Extracted data entries
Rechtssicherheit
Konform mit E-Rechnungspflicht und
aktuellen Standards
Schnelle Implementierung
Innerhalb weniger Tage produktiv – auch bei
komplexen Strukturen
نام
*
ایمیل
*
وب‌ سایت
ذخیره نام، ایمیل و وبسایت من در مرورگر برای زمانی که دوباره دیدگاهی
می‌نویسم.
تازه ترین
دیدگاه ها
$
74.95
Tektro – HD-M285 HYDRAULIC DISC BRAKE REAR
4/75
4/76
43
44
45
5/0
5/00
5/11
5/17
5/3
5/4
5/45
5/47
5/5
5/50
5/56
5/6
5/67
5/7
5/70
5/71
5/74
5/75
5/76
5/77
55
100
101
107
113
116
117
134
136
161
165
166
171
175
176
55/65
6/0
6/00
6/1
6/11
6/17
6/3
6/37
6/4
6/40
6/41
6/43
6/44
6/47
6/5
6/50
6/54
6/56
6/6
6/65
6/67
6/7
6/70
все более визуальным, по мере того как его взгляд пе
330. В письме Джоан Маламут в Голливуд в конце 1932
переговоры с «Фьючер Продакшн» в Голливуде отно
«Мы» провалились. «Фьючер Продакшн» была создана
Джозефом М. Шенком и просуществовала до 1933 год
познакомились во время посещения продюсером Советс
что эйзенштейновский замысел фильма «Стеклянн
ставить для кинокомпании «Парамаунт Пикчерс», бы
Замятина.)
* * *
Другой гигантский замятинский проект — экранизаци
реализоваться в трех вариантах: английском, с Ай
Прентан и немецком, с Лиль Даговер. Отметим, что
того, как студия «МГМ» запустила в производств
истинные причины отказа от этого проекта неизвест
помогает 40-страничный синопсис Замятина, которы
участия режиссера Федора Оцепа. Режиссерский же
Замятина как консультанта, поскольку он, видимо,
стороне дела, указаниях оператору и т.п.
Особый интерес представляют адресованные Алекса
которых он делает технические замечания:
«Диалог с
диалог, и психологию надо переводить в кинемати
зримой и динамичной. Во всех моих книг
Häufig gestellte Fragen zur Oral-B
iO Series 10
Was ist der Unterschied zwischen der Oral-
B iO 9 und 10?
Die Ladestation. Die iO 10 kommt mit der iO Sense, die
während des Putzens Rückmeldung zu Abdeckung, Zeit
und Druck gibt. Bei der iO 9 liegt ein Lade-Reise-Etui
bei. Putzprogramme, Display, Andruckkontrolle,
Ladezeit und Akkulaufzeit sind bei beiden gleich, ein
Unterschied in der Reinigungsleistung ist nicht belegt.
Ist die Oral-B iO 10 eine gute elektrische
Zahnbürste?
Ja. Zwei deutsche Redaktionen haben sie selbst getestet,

■ **Prompt**
Return every record above. Copy each one exactly.

■ **Task solution**
Rechtssicherheit
Konform mit E-Rechnungspflicht und
aktuellen Standards
Schnelle Implementierung
Innerhalb weniger Tage produktiv – auch bei
komplexen Strukturen
نام
*
ایمیل
*
وب‌ سایت
ذخیره نام، ایمیل و وبسایت من در مرورگر برای زمانی که دوباره دیدگاهی
می‌نویسم.
تازه ترین
دیدگاه ها
$
74.95
Tektro – HD-M285 HYDRAULIC DISC BRAKE REAR
4/75
4/76
43
44
45
5/0
5/00
5/11
5/17
5/3
5/4
5/45
5/47
5/5
5/50
5/56
5/6
5/67
5/7
5/70
5/71
5/74
5/75
5/76
5/77
55
100
101
107
113
116
117
134
136
161
165
166
171
175
176
55/65
6/0
6/00
6/1
6/11
6/17
6/3
6/37
6/4
6/40
6/41
6/43
6/44
6/47
6/5
6/50
6/54
6/56
6/6
6/65
6/67
6/7
6/70
все более визуальным, по мере того как его взгляд пе
330. В письме Джоан Маламут в Голливуд в конце 1932
переговоры с «Фьючер Продакшн» в Голливуде отно
«Мы» провалились. «Фьючер Продакшн» была создана
Джозефом М. Шенком и просуществовала до 1933 год
познакомились во время посещения продюсером Советс
что эйзенштейновский замысел фильма «Стеклянн
ставить для кинокомпании «Парамаунт Пикчерс», бы
Замятина.)
* * *
Другой гигантский замятинский проект — экранизаци
реализоваться в трех вариантах: английском, с Ай
Прентан и немецком, с Лиль Даговер. Отметим, что
того, как студия «МГМ» запустила в производств
истинные причины отказа от этого проекта неизвест
помогает 40-страничный синопсис Замятина, которы
участия режиссера Федора Оцепа. Режиссерский же
Замятина как консультанта, поскольку он, видимо,
стороне дела, указаниях оператору и т.п.
Особый интерес представляют адресованные Алекса
которых он делает технические замечания:
«Диалог с
диалог, и психологию надо переводить в кинемати
зримой и динамичной. Во всех моих книг
Häufig gestellte Fragen zur Oral-B
iO Series 10
Was ist der Unterschied zwischen der Oral-
B iO 9 und 10?
Die Ladestation. Die iO 10 kommt mit der iO Sense, die
während des Putzens Rückmeldung zu Abdeckung, Zeit
und Druck gibt. Bei der iO 9 liegt ein Lade-Reise-Etui
bei. Putzprogramme, Display, Andruckkontrolle,
Ladezeit und Akkulaufzeit sind bei beiden gleich, ein
Unterschied in der Reinigungsleistung ist nicht belegt.
Ist die Oral-B iO 10 eine gute elektrische
Zahnbürste?
Ja. Zwei deutsche Redaktionen haben sie selbst getestet,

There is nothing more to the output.